Я тогда близко сошелся с Фрёлихом, чтобы узнать от него некоторые подробности о первой жене Курилова. Нужды для дела в этом не было, но меня мучило любопытство… Фрёлих хорошо ее знал, он в свое время воспитывал племянника Куриловых Ипполита Николаевича, который теперь служил в министерстве под началом дяди. (Ипполита называли «маленьким Куриловым» или «вором Куриловым»).

4

Никогда не отчаивайся (лат.).

Фрёлих был его воспитателем пятнадцать лет, до самой смерти первой госпожи Куриловой.

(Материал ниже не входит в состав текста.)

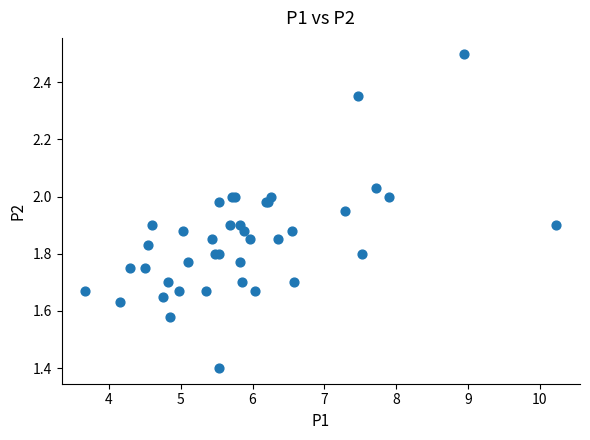

What Y value in the scatter plot is closest to 1?

1.4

Поколебавшись, он рассказал следующее:

— Вы слышали, что мистицизм ее величества граничит с безумием… Такой же была первая супруга его превосходительства. К концу жизни она окончательно потеряла рассудок… — Фрёлих коснулся пальцем виска. — Его превосходительству было с ней нелегко.

— А что теперь? — спросил я.

Фрёлих присвистнул от удовольствия, потер ладони и затараторил, пугливо оглядываясь:

— Прекрасная Марго… уничтожит карьеру мужа. Катастрофы пока не произошло только благодаря покровительству и дружбе князя Нельроде. Ситуация и впрямь скандальная: министр, призванный охранять нравственность русской молодежи, подает пример рассеянной, даже беспутной жизни!

Фрёлих повертел в пальцах пенсне и добавил с сожалением в голосе:

— Говорят, она была очень хороша…

Через несколько дней князь Нельроде приехал к Курилову обедать. Этого старика с проницательным усталым взглядом я видел всего раз — он навешал министра, когда тот болел. В 1888 году князь чудом избежал гибели. Покушался на него семнадцатилетний гимназист Григорий Семенов, охрана князя легко его скрутила. По приказу Нельроде неудачливого убийцу забили насмерть.

Рассказывали, что во время одного из польских восстаний Нельроде приказал присыпать тела убитых землей, после чего кавалерийский эскадрон шесть часов гарцевал по площади и превратил их в прах.

Сотрапезниками Курилова и князя были Лангенберг, барон Даль, его сын Анатоль и министр иностранных дел — глубокий старик, седой как лунь, усохший, согбенный, с трясущейся головой. Он добрых четверть часа шел через террасу, тяжело опираясь на руку Курилова. Глаза у старика были задумчивые и печальные, как у старой клячи, которую оставили подыхать на конюшне. Речь его — он говорил на чистейшем, классическом французском — изобиловала перифразами, эвфемизмами и аллюзиями о событиях прошлой, давно всеми забытой эпохи. Слушали его с удовольствием, словно он говорил на поэтичном и загадочном древнем языке.